= Supplied data =
====

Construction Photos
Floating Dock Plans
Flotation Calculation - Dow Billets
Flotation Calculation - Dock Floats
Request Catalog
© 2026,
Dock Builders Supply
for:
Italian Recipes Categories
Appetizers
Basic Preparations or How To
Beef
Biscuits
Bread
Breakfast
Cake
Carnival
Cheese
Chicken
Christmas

====

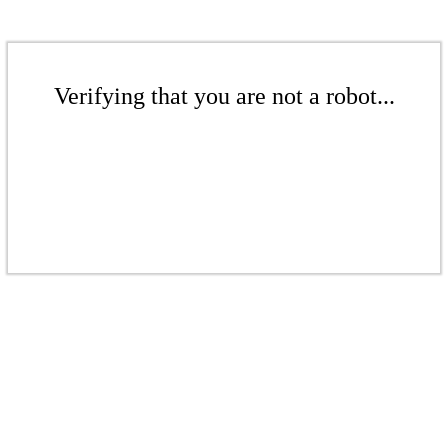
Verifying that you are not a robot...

====

From the data above, copy each line that has the string "Flotation".

= Solution to this exercise =
Flotation Calculation - Dow Billets
Flotation Calculation - Dock Floats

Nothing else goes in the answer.